There are two titles available in Spanish by Editorial Acantilado. Titles would be something like (The Spirit of Prague and Love and Trash). I'd like to get the first one since I assume it has a description of a city I fell in love last year.
I've read his Waiting for the Dark, Waiting for the Light. It was a long time ago, and I can't remember the story in detail, although I remember enjoying it at the time, so I'll quote from the blurb on the back cover:
"[The novel] describes life before, during and after the cataclysm of 1989, the so-called Velvet Revolution. It is the story of Pavel, a middle-aged television cameraman working uneasily within the boundaries set by the regime, who dreams of one day making a film - a searing portrait of his times - the authorities will never allow. But after the collapse of Communism, Pavel finds he is unprepared for this new world of supposedly unlimited freedoms. He never quite gets round to making that searing portrait of his times; his time, his day, is taken up instead with lucrative small jobs - a TV spot, a commercial, a porn film ...

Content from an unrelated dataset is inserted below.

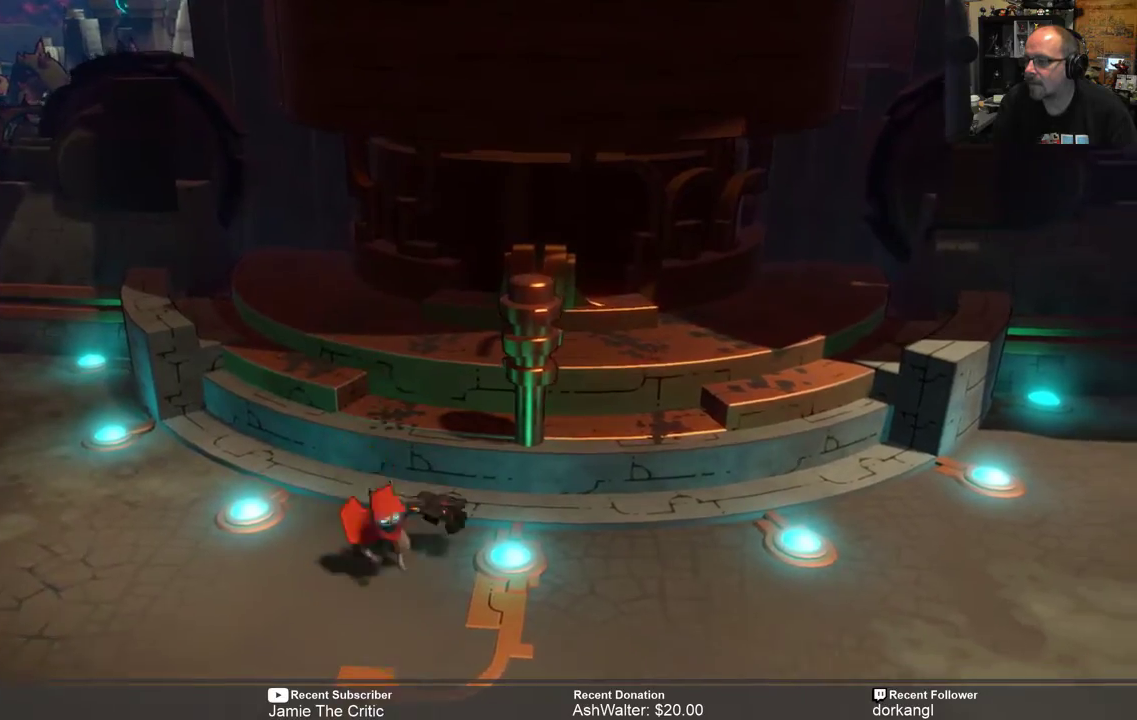
{"buttons": ["R2"], "left_stick": "right", "right_stick": "center", "events": [[250, "left_stick", "down-right"], [383, "left_stick", "right"]]}
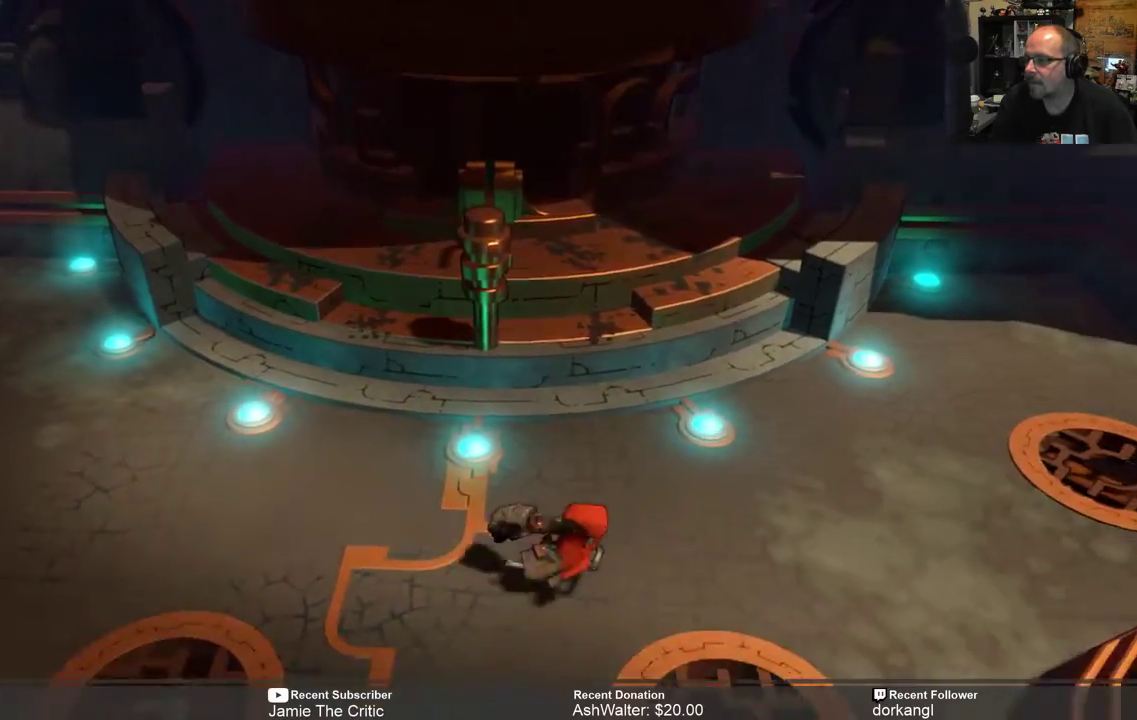
{"buttons": ["R2"], "left_stick": "right", "right_stick": "center", "events": [[150, "left_stick", "up-right"], [483, "left_stick", "right"]]}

This darkly humorous novel is the first work by a former dissident to emerge from Eastern Europe since the revolutions of 1989".
Published by Granta Books in association with Penguin, transl. by Paul Wilson.
Thanks, Daniel and Harry. I'll look some of his fiction up in the library. I'm still reading this little non-fiction book, called in Swedish "Mitt älskade Prag" (My Beloved Prague). It gives a good description of the history and geography of the city, though you need a map to interpret everything.
My first and last visit to Prague up to now was in August 1969 (sic!). This little book makes me want to go again, now that Czechia is normal again. (Why can't we call it Czechia in English, instead of the long-winded Czech Republic?)